---------- EXTRACTED MATERIAL

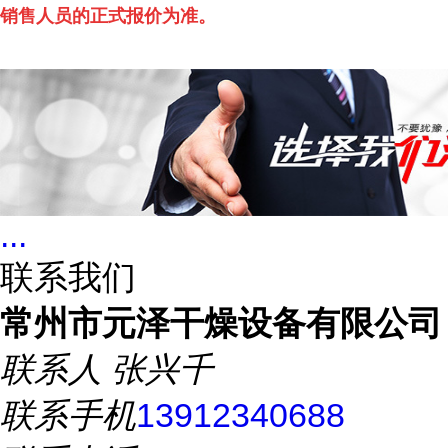
销售人员的正式报价为准。
...
联系我们
常州市元泽干燥设备有限公司
联系人
张兴千
联系手机
13912340688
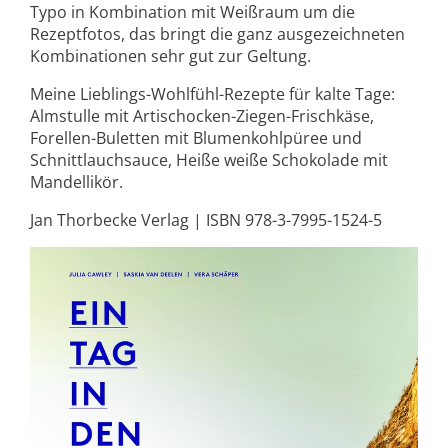
Typo in Kombination mit Weißraum um die
Rezeptfotos, das bringt die ganz ausgezeichneten
Kombinationen sehr gut zur Geltung.
Meine Lieblings-Wohlfühl-Rezepte für kalte Tage:
Almstulle mit Artischocken-Ziegen-Frischkäse,
Forellen-Buletten mit Blumenkohlpüree und
Schnittlauchsauce, Heiße weiße Schokolade mit
Mandellikör.
Jan Thorbecke Verlag | ISBN 978-3-7995-1524-5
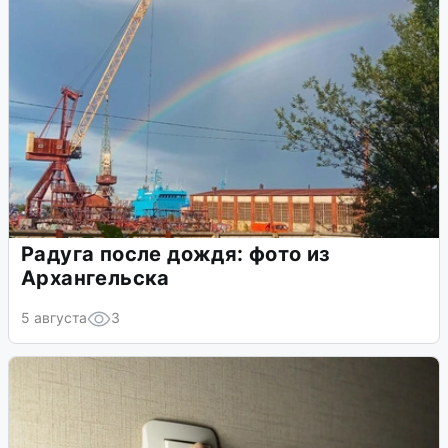
Радуга после дождя: фото из
Архангельска
5 августа
3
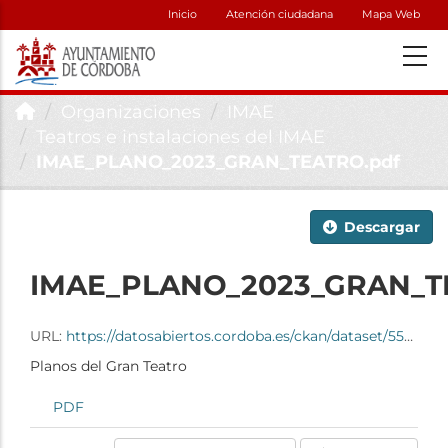
Inicio
Atención ciudadana
Mapa Web
Organizaciones
IMAE
Teatros e instalaciones del IMAE
IMAE_PLANO_2023_GRAN_TEATRO.pdf
Descargar
IMAE_PLANO_2023_GRAN_T
URL:
https://datosabiertos.cordoba.es/ckan/dataset/55ebd848-49a6-4152-91ee-d2174034cc50/resource/beafa6ef-3546-47be-bbcc-c46d6e5af5bc/download/imae_plano_2023_gran_teatro.pdf
Planos del Gran Teatro
PDF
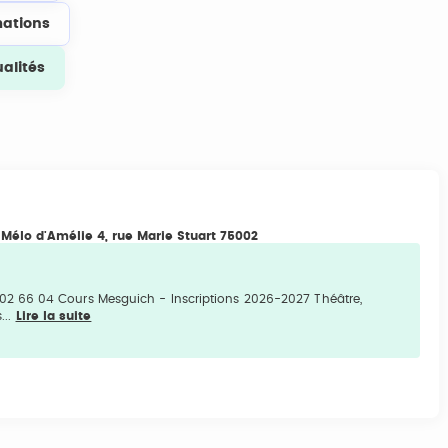
ations
ualités
e Mélo d'Amélie 4, rue Marie Stuart 75002
2 66 04 Cours Mesguich - Inscriptions 2026-2027 Théâtre,
...
Lire la suite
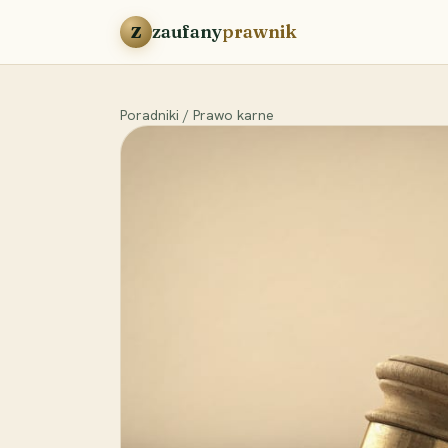
Przejdź do treści
zaufany
prawnik
Z
Poradniki
/
Prawo karne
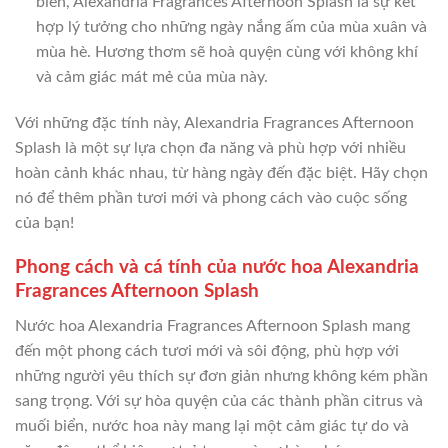
biển, Alexandria Fragrances Afternoon Splash là sự kết
hợp lý tưởng cho những ngày nắng ấm của mùa xuân và
mùa hè. Hương thơm sẽ hoà quyện cùng với không khí
và cảm giác mát mẻ của mùa này.
Với những đặc tính này, Alexandria Fragrances Afternoon
Splash là một sự lựa chọn đa năng và phù hợp với nhiều
hoàn cảnh khác nhau, từ hàng ngày đến đặc biệt. Hãy chọn
nó để thêm phần tươi mới và phong cách vào cuộc sống
của bạn!
Phong cách và cá tính của nước hoa Alexandria
Fragrances Afternoon Splash
Nước hoa Alexandria Fragrances Afternoon Splash mang
đến một phong cách tươi mới và sôi động, phù hợp với
những người yêu thích sự đơn giản nhưng không kém phần
sang trọng. Với sự hòa quyện của các thành phần citrus và
muối biển, nước hoa này mang lại một cảm giác tự do và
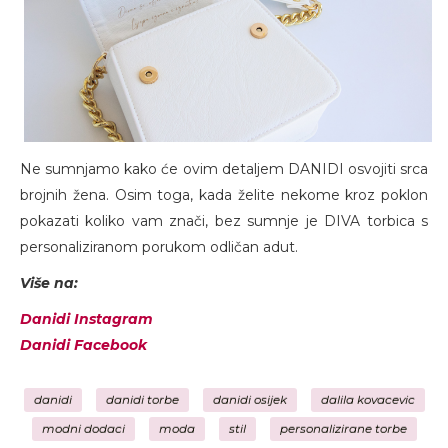
Ne sumnjamo kako će ovim detaljem DANIDI osvojiti srca
brojnih žena. Osim toga, kada želite nekome kroz poklon
pokazati koliko vam znači, bez sumnje je DIVA torbica s
personaliziranom porukom odličan adut.
Više na:
Danidi Instagram
Danidi Facebook
danidi
danidi torbe
danidi osijek
dalila kovacevic
modni dodaci
moda
stil
personalizirane torbe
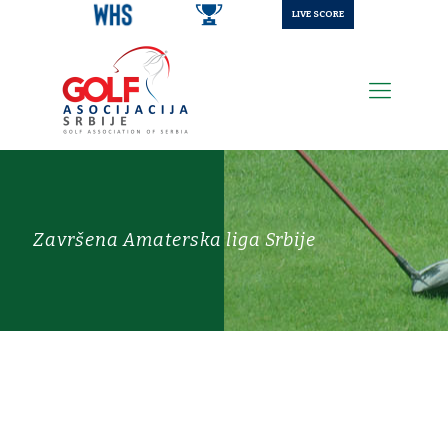
LIVE SCORE
Završena Amaterska liga Srbije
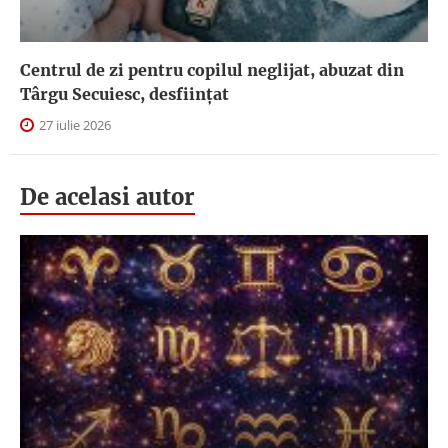
Centrul de zi pentru copilul neglijat, abuzat din
Târgu Secuiesc, desfiinţat
27 iulie 2026
De acelasi autor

--------------------

* [WHAT TO WORK ON] State the number of lines in the listing above that include "Splash", and add nothing else.

* [TASK ANSWER] 4